Recopiez les lignes en commençant à celle qui contient « collectors: R. Goodall » et en terminant à celle qui contient « locality: Philippine Islands. », toutes deux comprises. Substituez « nation » à « country » et laissez tout le reste intact.

----

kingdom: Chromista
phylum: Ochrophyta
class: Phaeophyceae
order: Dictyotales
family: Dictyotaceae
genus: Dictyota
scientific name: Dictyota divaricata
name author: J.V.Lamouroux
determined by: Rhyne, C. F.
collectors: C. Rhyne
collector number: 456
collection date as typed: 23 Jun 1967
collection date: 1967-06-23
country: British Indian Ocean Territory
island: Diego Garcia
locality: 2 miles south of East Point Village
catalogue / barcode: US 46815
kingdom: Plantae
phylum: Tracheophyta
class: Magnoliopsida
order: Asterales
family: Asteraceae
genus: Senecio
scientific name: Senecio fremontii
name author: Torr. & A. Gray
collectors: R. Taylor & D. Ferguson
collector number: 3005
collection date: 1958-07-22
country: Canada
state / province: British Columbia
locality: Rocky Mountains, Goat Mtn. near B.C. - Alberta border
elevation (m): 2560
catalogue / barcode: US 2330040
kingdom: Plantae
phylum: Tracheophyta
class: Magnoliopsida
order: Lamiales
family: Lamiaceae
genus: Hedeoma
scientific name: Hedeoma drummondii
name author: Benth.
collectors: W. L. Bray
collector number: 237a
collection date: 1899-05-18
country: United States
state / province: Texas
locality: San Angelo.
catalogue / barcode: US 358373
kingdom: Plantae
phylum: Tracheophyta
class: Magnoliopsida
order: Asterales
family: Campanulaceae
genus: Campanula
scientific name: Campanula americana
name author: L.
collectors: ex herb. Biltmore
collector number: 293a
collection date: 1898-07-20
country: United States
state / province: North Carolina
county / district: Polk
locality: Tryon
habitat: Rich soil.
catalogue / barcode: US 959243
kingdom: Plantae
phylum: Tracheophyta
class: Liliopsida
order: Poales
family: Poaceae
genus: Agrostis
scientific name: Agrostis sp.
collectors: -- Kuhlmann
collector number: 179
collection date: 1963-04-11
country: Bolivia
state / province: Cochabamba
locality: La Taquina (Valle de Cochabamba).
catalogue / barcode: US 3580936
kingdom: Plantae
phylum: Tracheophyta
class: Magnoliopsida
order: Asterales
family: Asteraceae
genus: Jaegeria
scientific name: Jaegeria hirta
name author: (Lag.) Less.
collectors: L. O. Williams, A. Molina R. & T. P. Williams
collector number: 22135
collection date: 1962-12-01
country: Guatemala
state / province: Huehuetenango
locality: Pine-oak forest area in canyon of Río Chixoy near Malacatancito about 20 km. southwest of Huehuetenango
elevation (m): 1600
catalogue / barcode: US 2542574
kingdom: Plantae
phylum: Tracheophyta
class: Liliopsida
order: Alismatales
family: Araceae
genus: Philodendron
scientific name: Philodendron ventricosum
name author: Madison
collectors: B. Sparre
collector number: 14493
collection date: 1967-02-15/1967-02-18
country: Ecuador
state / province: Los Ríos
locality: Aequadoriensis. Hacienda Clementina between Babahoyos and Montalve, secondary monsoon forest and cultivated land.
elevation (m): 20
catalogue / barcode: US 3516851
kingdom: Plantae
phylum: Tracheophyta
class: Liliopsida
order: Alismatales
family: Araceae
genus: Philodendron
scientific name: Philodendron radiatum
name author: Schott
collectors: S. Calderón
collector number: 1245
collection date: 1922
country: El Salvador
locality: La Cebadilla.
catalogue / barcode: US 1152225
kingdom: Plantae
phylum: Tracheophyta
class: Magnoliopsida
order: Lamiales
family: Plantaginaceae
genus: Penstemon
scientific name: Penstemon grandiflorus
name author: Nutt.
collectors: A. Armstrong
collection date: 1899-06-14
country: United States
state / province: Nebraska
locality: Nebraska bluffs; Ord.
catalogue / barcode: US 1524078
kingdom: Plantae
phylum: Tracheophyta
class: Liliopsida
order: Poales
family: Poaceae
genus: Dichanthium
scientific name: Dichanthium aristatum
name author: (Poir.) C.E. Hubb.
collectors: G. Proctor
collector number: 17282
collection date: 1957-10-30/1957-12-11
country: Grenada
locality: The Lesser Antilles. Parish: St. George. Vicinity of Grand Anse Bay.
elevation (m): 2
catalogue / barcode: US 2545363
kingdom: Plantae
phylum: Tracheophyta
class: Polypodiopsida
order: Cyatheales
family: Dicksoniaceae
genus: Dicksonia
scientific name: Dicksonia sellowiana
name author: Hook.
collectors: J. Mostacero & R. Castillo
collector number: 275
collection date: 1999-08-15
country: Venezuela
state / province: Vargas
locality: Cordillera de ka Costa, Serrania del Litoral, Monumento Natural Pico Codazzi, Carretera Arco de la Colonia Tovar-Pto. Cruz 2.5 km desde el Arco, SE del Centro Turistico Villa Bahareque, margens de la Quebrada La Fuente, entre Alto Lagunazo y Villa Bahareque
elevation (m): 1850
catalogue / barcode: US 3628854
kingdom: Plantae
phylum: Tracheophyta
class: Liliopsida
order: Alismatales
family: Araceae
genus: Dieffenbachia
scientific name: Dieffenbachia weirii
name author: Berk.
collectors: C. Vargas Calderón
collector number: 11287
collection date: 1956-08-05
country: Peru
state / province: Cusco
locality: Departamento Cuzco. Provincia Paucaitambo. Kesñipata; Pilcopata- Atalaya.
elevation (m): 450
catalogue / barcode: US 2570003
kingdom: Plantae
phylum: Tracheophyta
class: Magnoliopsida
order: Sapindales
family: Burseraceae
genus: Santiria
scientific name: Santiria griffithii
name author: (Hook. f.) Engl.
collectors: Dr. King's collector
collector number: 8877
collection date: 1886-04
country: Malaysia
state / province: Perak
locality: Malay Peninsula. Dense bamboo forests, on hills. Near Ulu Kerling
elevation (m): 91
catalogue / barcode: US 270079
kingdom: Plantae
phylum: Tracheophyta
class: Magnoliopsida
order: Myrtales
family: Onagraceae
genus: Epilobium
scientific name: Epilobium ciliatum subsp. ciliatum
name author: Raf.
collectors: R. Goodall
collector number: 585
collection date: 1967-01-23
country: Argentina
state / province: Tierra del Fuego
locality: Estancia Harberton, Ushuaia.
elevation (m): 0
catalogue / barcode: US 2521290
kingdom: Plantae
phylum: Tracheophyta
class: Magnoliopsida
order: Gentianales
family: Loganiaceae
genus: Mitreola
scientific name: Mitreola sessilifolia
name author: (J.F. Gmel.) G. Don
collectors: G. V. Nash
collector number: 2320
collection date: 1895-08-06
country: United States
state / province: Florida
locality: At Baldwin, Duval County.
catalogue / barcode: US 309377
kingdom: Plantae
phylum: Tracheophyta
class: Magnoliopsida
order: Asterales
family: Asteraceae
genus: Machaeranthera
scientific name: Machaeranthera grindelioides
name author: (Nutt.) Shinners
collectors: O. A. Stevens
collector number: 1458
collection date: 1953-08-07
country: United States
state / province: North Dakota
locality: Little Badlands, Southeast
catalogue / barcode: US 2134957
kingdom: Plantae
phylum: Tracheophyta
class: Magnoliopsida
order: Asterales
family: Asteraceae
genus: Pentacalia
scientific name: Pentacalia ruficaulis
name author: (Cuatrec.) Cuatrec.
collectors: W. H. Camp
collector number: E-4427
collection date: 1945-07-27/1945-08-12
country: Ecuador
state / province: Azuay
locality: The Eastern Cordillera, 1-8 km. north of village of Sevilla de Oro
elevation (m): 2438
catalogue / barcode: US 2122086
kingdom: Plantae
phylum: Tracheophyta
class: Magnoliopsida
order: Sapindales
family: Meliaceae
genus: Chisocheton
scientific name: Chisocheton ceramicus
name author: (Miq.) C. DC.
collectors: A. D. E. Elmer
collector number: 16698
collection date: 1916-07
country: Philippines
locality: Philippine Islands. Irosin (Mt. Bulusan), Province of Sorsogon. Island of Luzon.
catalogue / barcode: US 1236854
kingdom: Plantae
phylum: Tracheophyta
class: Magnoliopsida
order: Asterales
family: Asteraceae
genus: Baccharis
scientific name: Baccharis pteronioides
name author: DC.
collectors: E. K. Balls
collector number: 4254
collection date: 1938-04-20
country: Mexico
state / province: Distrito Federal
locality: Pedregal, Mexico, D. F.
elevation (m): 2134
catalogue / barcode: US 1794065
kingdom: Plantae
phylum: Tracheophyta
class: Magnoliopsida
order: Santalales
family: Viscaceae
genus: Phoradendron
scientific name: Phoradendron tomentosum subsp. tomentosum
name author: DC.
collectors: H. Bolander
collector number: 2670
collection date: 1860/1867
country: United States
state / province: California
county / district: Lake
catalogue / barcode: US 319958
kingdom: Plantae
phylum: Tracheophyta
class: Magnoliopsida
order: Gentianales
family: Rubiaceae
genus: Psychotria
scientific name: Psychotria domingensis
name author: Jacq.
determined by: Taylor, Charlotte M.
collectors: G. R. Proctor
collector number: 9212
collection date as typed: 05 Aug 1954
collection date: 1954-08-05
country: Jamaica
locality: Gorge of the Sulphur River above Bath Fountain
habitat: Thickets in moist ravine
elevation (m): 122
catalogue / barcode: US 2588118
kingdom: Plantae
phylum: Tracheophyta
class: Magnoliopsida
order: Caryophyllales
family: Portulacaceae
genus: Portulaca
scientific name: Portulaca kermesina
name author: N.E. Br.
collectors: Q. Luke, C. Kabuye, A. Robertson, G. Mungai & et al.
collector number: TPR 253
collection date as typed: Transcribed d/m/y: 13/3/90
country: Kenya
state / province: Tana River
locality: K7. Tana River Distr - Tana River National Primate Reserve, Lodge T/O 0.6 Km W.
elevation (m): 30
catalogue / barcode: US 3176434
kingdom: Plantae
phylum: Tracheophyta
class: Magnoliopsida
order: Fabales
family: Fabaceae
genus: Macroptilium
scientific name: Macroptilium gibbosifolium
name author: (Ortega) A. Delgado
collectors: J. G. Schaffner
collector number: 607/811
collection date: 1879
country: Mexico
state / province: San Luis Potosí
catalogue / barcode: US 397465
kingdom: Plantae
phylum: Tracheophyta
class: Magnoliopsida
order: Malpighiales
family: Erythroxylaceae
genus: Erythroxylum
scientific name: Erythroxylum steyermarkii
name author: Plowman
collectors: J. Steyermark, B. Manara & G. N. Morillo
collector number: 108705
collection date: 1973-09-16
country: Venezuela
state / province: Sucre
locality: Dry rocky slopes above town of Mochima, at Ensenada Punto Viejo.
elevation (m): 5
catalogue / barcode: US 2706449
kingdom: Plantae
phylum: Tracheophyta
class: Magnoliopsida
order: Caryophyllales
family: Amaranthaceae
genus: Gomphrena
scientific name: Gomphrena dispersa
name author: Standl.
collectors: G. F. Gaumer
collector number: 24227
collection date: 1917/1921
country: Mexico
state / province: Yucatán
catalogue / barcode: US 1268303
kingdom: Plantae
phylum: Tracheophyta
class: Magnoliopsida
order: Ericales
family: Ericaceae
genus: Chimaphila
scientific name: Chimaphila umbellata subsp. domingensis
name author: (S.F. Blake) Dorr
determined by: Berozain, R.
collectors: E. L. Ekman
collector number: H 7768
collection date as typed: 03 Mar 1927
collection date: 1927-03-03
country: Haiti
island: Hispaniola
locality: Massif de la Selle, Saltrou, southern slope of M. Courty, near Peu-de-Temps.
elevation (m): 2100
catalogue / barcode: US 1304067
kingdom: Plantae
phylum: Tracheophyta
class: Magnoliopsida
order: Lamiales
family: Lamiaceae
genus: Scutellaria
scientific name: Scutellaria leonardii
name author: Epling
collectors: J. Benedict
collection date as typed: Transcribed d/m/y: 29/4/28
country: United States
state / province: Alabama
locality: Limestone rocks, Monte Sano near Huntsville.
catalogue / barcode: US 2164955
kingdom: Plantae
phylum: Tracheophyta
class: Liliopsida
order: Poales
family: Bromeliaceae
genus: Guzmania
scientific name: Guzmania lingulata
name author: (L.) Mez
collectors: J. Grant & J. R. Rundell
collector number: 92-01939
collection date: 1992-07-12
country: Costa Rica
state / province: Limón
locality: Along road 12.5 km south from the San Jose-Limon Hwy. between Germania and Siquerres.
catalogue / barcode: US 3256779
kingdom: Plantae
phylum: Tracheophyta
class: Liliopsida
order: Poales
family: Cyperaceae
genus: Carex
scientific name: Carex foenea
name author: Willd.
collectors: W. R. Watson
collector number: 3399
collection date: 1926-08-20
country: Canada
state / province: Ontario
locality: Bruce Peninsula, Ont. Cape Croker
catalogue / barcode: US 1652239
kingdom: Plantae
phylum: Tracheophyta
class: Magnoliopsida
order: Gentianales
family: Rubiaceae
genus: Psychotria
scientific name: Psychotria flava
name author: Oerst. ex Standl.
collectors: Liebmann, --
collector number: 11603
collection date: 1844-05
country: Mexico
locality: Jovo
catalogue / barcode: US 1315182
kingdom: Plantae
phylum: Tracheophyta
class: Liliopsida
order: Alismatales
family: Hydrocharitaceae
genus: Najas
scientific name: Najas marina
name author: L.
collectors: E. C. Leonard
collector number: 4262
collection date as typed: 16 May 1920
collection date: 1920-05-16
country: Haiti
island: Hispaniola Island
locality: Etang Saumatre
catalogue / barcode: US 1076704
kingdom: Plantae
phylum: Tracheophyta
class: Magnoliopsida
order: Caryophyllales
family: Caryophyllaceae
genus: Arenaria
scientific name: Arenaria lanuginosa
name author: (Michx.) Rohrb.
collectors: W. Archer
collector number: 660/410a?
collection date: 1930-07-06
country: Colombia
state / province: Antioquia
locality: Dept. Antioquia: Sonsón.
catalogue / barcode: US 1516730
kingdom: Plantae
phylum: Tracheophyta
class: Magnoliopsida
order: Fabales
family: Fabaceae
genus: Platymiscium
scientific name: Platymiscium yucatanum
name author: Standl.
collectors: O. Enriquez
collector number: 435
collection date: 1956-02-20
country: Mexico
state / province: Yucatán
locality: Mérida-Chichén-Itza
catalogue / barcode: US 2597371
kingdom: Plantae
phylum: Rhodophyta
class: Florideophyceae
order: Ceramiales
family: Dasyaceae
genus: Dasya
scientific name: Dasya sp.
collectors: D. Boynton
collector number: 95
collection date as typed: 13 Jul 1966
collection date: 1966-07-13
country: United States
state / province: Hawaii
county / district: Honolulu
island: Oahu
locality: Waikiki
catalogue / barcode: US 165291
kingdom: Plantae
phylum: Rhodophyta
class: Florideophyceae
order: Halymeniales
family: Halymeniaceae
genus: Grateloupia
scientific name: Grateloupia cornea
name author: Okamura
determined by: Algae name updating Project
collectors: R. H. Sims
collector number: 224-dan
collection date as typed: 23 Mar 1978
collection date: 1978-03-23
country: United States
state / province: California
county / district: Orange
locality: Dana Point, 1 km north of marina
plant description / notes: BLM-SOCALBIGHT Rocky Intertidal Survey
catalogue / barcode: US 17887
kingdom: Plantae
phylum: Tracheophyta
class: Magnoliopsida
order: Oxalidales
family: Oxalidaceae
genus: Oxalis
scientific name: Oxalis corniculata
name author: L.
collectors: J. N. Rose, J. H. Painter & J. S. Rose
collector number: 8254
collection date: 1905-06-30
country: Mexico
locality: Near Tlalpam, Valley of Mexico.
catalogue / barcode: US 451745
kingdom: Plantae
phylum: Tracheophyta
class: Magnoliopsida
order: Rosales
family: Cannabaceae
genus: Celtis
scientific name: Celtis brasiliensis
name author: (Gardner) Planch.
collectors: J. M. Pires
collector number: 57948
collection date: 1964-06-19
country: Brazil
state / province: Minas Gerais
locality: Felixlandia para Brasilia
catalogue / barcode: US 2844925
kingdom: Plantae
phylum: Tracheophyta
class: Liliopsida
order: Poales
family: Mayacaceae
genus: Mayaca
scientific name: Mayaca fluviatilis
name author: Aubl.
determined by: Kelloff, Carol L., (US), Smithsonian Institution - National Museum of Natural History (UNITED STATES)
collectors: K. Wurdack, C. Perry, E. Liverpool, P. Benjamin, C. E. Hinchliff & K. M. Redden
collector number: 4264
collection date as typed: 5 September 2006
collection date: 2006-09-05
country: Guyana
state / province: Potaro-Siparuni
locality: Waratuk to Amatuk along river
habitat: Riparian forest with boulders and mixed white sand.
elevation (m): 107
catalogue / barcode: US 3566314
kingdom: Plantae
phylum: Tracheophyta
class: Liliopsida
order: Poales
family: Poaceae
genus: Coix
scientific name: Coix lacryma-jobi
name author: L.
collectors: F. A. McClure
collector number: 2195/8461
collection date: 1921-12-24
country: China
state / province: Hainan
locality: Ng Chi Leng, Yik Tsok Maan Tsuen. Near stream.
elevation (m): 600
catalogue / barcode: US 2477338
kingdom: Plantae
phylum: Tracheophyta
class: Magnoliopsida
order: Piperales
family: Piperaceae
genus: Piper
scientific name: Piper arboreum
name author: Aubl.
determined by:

----

◆ LA RÉPONSE:
collectors: R. Goodall
collector number: 585
collection date: 1967-01-23
nation: Argentina
state / province: Tierra del Fuego
locality: Estancia Harberton, Ushuaia.
elevation (m): 0
catalogue / barcode: US 2521290
kingdom: Plantae
phylum: Tracheophyta
class: Magnoliopsida
order: Gentianales
family: Loganiaceae
genus: Mitreola
scientific name: Mitreola sessilifolia
name author: (J.F. Gmel.) G. Don
collectors: G. V. Nash
collector number: 2320
collection date: 1895-08-06
nation: United States
state / province: Florida
locality: At Baldwin, Duval County.
catalogue / barcode: US 309377
kingdom: Plantae
phylum: Tracheophyta
class: Magnoliopsida
order: Asterales
family: Asteraceae
genus: Machaeranthera
scientific name: Machaeranthera grindelioides
name author: (Nutt.) Shinners
collectors: O. A. Stevens
collector number: 1458
collection date: 1953-08-07
nation: United States
state / province: North Dakota
locality: Little Badlands, Southeast
catalogue / barcode: US 2134957
kingdom: Plantae
phylum: Tracheophyta
class: Magnoliopsida
order: Asterales
family: Asteraceae
genus: Pentacalia
scientific name: Pentacalia ruficaulis
name author: (Cuatrec.) Cuatrec.
collectors: W. H. Camp
collector number: E-4427
collection date: 1945-07-27/1945-08-12
nation: Ecuador
state / province: Azuay
locality: The Eastern Cordillera, 1-8 km. north of village of Sevilla de Oro
elevation (m): 2438
catalogue / barcode: US 2122086
kingdom: Plantae
phylum: Tracheophyta
class: Magnoliopsida
order: Sapindales
family: Meliaceae
genus: Chisocheton
scientific name: Chisocheton ceramicus
name author: (Miq.) C. DC.
collectors: A. D. E. Elmer
collector number: 16698
collection date: 1916-07
nation: Philippines
locality: Philippine Islands. Irosin (Mt. Bulusan), Province of Sorsogon. Island of Luzon.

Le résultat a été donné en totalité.